Galileo, weakened by argument, years and pain, lowered his head.

“Alas, dear Galileo, the cave is sealed and so is your fate. You see, I am a man who understands what needs to be done. And others are in accord. What was there represents chaos. I will not permit chaos to undermine order.”

Fifty-six

VOYAGES
OFFICE

The one thing Gruber never hinted at was a hierarchy above even him. Now, with people flexing their muscles at seemingly every level, including the secretarial, Kavanaugh questioned the structure he inherited.

Gruber
, y
ou left this place totally dysfunctional with outdated tools. All your boring lectures and you couldn’t tell me if anything is on automatic or not. Who else is out there?
That’s got to change. Colin Kavanaugh was determined to lead the organization into the future.

With that thought, he dove into the latest reports from the field. Something new intrigued him: the phone history of the Yale paleontologist’s graduate teaching assistant. There were calls to him from phone numbers that hadn’t shown up before.
That’s another thing
, he said to himself,
we have to do better trolling for metadata.

He decided to dial a number on the hacked call log to see who would answer.
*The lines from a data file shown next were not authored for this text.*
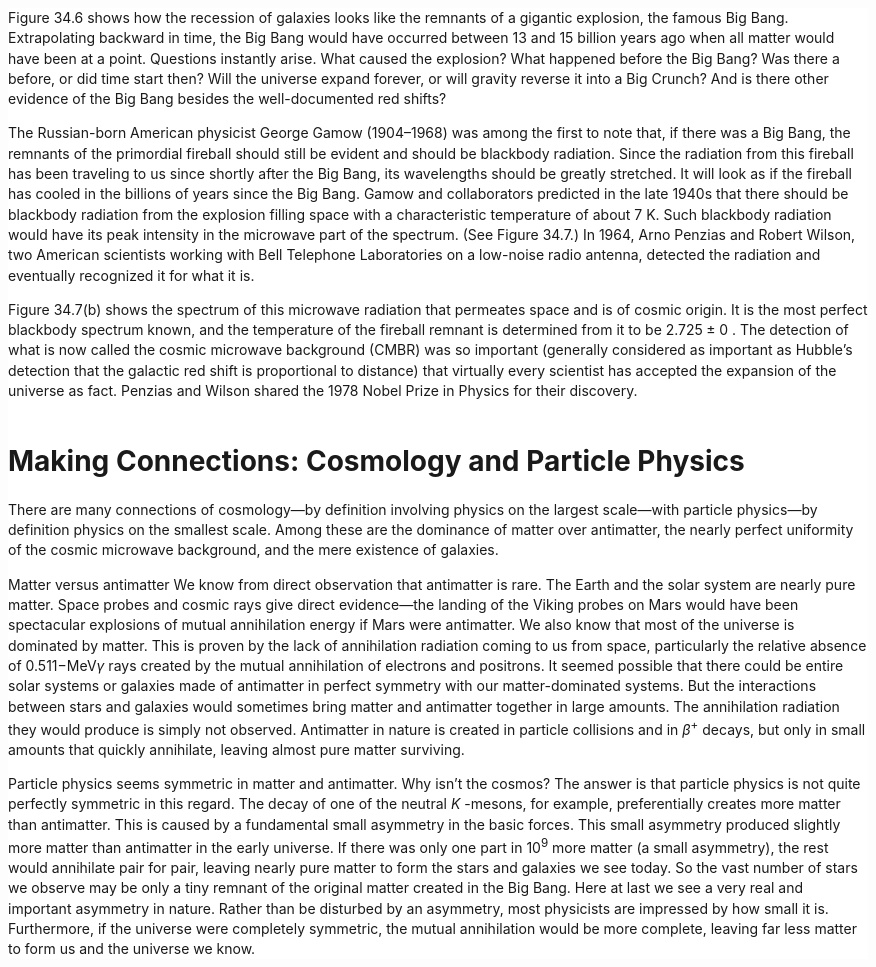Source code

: Figure 34.6 shows how the recession of galaxies looks like the remnants of a gigantic explosion, the famous Big Bang. Extrapolating backward in time, the Big Bang would have occurred between 13 and 15 billion years ago when all matter would have been at a point. Questions instantly arise. What caused the explosion? What happened before the Big Bang? Was there a before, or did time start then? Will the universe expand forever, or will gravity reverse it into a Big Crunch? And is there other evidence of the Big Bang besides the well-documented red shifts?

The Russian-born American physicist George Gamow (1904–1968) was among the first to note that, if there was a Big Bang, the remnants of the primordial fireball should still be evident and should be blackbody radiation. Since the radiation from this fireball has been traveling to us since shortly after the Big Bang, its wavelengths should be greatly stretched. It will look as if the fireball has cooled in the billions of years since the Big Bang. Gamow and collaborators predicted in the late 1940s that there should be blackbody radiation from the explosion filling space with a characteristic temperature of about 7 K. Such blackbody radiation would have its peak intensity in the microwave part of the spectrum. (See Figure 34.7.) In 1964, Arno Penzias and Robert Wilson, two American scientists working with Bell Telephone Laboratories on a low-noise radio antenna, detected the radiation and eventually recognized it for what it is.

Figure 34.7(b) shows the spectrum of this microwave radiation that permeates space and is of cosmic origin. It is the most perfect blackbody spectrum known, and the temperature of the fireball remnant is determined from it to be $2 . 7 2 5 \pm 0$ . The detection of what is now called the cosmic microwave background (CMBR) was so important (generally considered as important as Hubble’s detection that the galactic red shift is proportional to distance) that virtually every scientist has accepted the expansion of the universe as fact. Penzias and Wilson shared the 1978 Nobel Prize in Physics for their discovery.

# Making Connections: Cosmology and Particle Physics

There are many connections of cosmology—by definition involving physics on the largest scale—with particle physics—by definition physics on the smallest scale. Among these are the dominance of matter over antimatter, the nearly perfect uniformity of the cosmic microwave background, and the mere existence of galaxies.

Matter versus antimatter We know from direct observation that antimatter is rare. The Earth and the solar system are nearly pure matter. Space probes and cosmic rays give direct evidence—the landing of the Viking probes on Mars would have been spectacular explosions of mutual annihilation energy if Mars were antimatter. We also know that most of the universe is dominated by matter. This is proven by the lack of annihilation radiation coming to us from space, particularly the relative absence of $0 . 5 1 1 \mathrm { - } \mathsf { M e V } \gamma$ rays created by the mutual annihilation of electrons and positrons. It seemed possible that there could be entire solar systems or galaxies made of antimatter in perfect symmetry with our matter-dominated systems. But the interactions between stars and galaxies would sometimes bring matter and antimatter together in large amounts. The annihilation radiation they would produce is simply not observed. Antimatter in nature is created in particle collisions and in $\beta ^ { + }$ decays, but only in small amounts that quickly annihilate, leaving almost pure matter surviving.

Particle physics seems symmetric in matter and antimatter. Why isn’t the cosmos? The answer is that particle physics is not quite perfectly symmetric in this regard. The decay of one of the neutral $K$ -mesons, for example, preferentially creates more matter than antimatter. This is caused by a fundamental small asymmetry in the basic forces. This small asymmetry produced slightly more matter than antimatter in the early universe. If there was only one part in $1 0 ^ { 9 }$ more matter (a small asymmetry), the rest would annihilate pair for pair, leaving nearly pure matter to form the stars and galaxies we see today. So the vast number of stars we observe may be only a tiny remnant of the original matter created in the Big Bang. Here at last we see a very real and important asymmetry in nature. Rather than be disturbed by an asymmetry, most physicists are impressed by how small it is. Furthermore, if the universe were completely symmetric, the mutual annihilation would be more complete, leaving far less matter to form us and the universe we know.
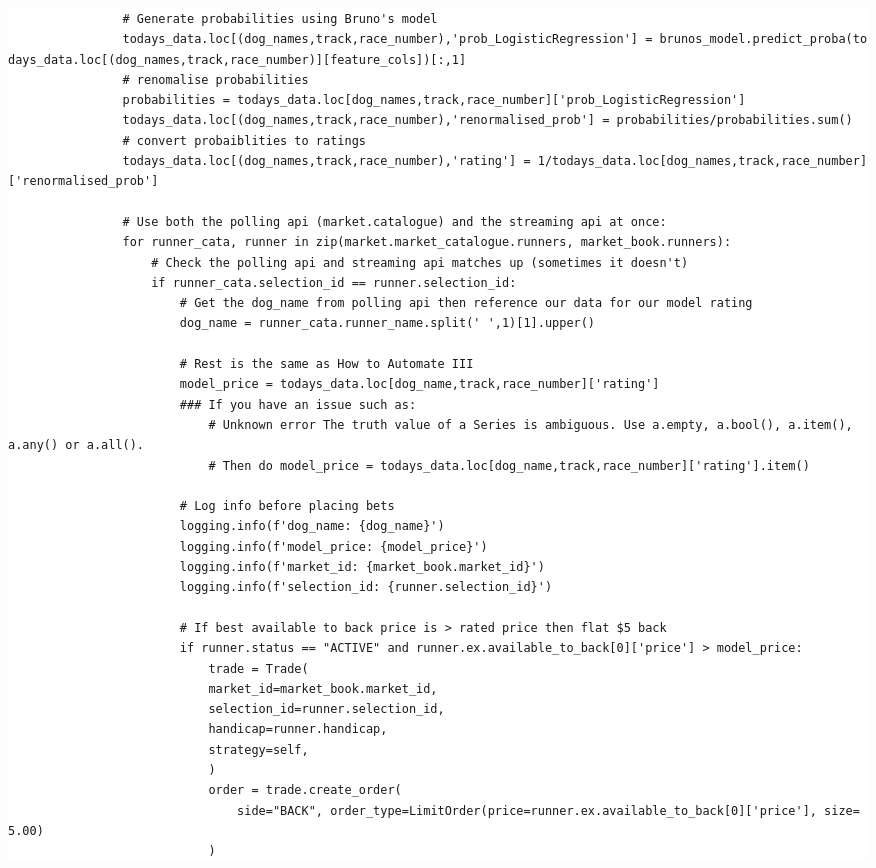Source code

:                     # Generate probabilities using Bruno's model
                    todays_data.loc[(dog_names,track,race_number),'prob_LogisticRegression'] = brunos_model.predict_proba(todays_data.loc[(dog_names,track,race_number)][feature_cols])[:,1]
                    # renomalise probabilities
                    probabilities = todays_data.loc[dog_names,track,race_number]['prob_LogisticRegression']
                    todays_data.loc[(dog_names,track,race_number),'renormalised_prob'] = probabilities/probabilities.sum()
                    # convert probaiblities to ratings
                    todays_data.loc[(dog_names,track,race_number),'rating'] = 1/todays_data.loc[dog_names,track,race_number]['renormalised_prob']

                    # Use both the polling api (market.catalogue) and the streaming api at once:
                    for runner_cata, runner in zip(market.market_catalogue.runners, market_book.runners):
                        # Check the polling api and streaming api matches up (sometimes it doesn't)
                        if runner_cata.selection_id == runner.selection_id:
                            # Get the dog_name from polling api then reference our data for our model rating
                            dog_name = runner_cata.runner_name.split(' ',1)[1].upper()

                            # Rest is the same as How to Automate III
                            model_price = todays_data.loc[dog_name,track,race_number]['rating']
                            ### If you have an issue such as:
                                # Unknown error The truth value of a Series is ambiguous. Use a.empty, a.bool(), a.item(), a.any() or a.all().
                                # Then do model_price = todays_data.loc[dog_name,track,race_number]['rating'].item()

                            # Log info before placing bets
                            logging.info(f'dog_name: {dog_name}')
                            logging.info(f'model_price: {model_price}')
                            logging.info(f'market_id: {market_book.market_id}')
                            logging.info(f'selection_id: {runner.selection_id}')

                            # If best available to back price is > rated price then flat $5 back
                            if runner.status == "ACTIVE" and runner.ex.available_to_back[0]['price'] > model_price:
                                trade = Trade(
                                market_id=market_book.market_id,
                                selection_id=runner.selection_id,
                                handicap=runner.handicap,
                                strategy=self,
                                )
                                order = trade.create_order(
                                    side="BACK", order_type=LimitOrder(price=runner.ex.available_to_back[0]['price'], size=5.00)
                                )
He had a strong suspicion already.

• • •

KRITZ’S APARTMENT
THE SAME TIME

“Mistakes?” McCauley asked.

Kritz was about to respond, but she was interrupted by McCauley’s phone ringing.

Quinn was surprised. Katrina had the same reaction.
A call on that phone, particularly at this late hour?
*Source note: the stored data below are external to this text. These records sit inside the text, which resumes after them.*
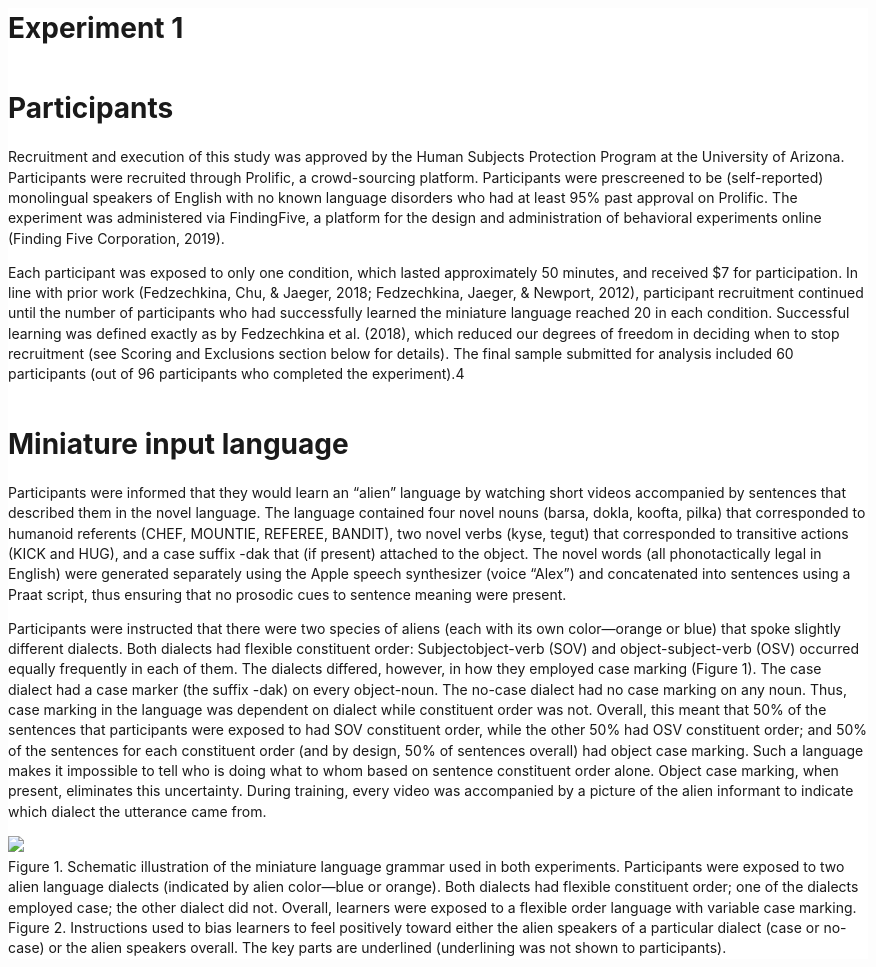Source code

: # Experiment 1

# Participants

Recruitment and execution of this study was approved by the Human Subjects Protection Program at the University of Arizona. Participants were recruited through Prolific, a crowd-sourcing platform. Participants were prescreened to be (self-reported) monolingual speakers of English with no known language disorders who had at least $9 5 \%$ past approval on Prolific. The experiment was administered via FindingFive, a platform for the design and administration of behavioral experiments online (Finding Five Corporation, 2019).

Each participant was exposed to only one condition, which lasted approximately 50 minutes, and received $\$ 7$ for participation. In line with prior work (Fedzechkina, Chu, & Jaeger, 2018; Fedzechkina, Jaeger, & Newport, 2012), participant recruitment continued until the number of participants who had successfully learned the miniature language reached 20 in each condition. Successful learning was defined exactly as by Fedzechkina et al. (2018), which reduced our degrees of freedom in deciding when to stop recruitment (see Scoring and Exclusions section below for details). The final sample submitted for analysis included 60 participants (out of 96 participants who completed the experiment).4

# Miniature input language

Participants were informed that they would learn an “alien” language by watching short videos accompanied by sentences that described them in the novel language. The language contained four novel nouns (barsa, dokla, koofta, pilka) that corresponded to humanoid referents (CHEF, MOUNTIE, REFEREE, BANDIT), two novel verbs (kyse, tegut) that corresponded to transitive actions (KICK and HUG), and a case suffix -dak that (if present) attached to the object. The novel words (all phonotactically legal in English) were generated separately using the Apple speech synthesizer (voice “Alex”) and concatenated into sentences using a Praat script, thus ensuring that no prosodic cues to sentence meaning were present.

Participants were instructed that there were two species of aliens (each with its own color—orange or blue) that spoke slightly different dialects. Both dialects had flexible constituent order: Subjectobject-verb (SOV) and object-subject-verb (OSV) occurred equally frequently in each of them. The dialects differed, however, in how they employed case marking (Figure 1). The case dialect had a case marker (the suffix -dak) on every object-noun. The no-case dialect had no case marking on any noun. Thus, case marking in the language was dependent on dialect while constituent order was not. Overall, this meant that $5 0 \%$ of the sentences that participants were exposed to had SOV constituent order, while the other $5 0 \%$ had OSV constituent order; and $5 0 \%$ of the sentences for each constituent order (and by design, $5 0 \%$ of sentences overall) had object case marking. Such a language makes it impossible to tell who is doing what to whom based on sentence constituent order alone. Object case marking, when present, eliminates this uncertainty. During training, every video was accompanied by a picture of the alien informant to indicate which dialect the utterance came from.

![](img/90ea3d8ad8350d2c9cb19da6e0204943f052d2d812d31c5a97b4a33ea8b83b32.jpg)  
Figure 1. Schematic illustration of the miniature language grammar used in both experiments. Participants were exposed to two alien language dialects (indicated by alien color—blue or orange). Both dialects had flexible constituent order; one of the dialects employed case; the other dialect did not. Overall, learners were exposed to a flexible order language with variable case marking.   
Figure 2. Instructions used to bias learners to feel positively toward either the alien speakers of a particular dialect (case or no-case) or the alien speakers overall. The key parts are underlined (underlining was not shown to participants).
The phone continued to ring.

“Who?”

“Probably Pete,” he said. But the screen read “No caller ID. He shook his head. “No, not Pete.”

“Aren’t you going to answer it?” Katrina asked.

“I don’t think so.”

“Could be a wrong number?” Renee offered. “Then again…”

The ringing stopped. He was happy he hadn’t recorded a message.

“Tell us more about secret societies,” he said.

• • •

VOYAGES
OFFICE
MINUTES LATER

Colin Kavanaugh really didn’t expect anyone to answer, especially if his theory was right. He had another idea. He dialed DeMeo, who had been tracked to Italy.

On the third ring he heard a tired, “Hello.”

Kavanaugh hadn’t really considered what to say. He would have had the same problem if someone had answered before. So he fell back onto a natural default. He hung up, but not before he made a decision that would define his leadership over Gruber’s.

Fifty-seven

LONDON
THE NEXT DAY

“‘Morning. Pour yourself some coffee,” Kritz said to Quinn, who was the first to join her for breakfast. “I racked my brain last night over that damned sketch. I’m not certain, but I seem to think I saw it on a library shelf in a Russian studies section. At least that’s my vague recollection. Anyway, it’s a place to start.”

“Where?”

“Oxford. Years ago.“

McCauley knew from his own work that in an instant, a memory could take him back to a dig he hadn’t visited in years. Calling it to mind, he’d see where specific rocks laid and the color of the dirt. Rich details. Maybe Renee was beginning to have that same kind of recollection.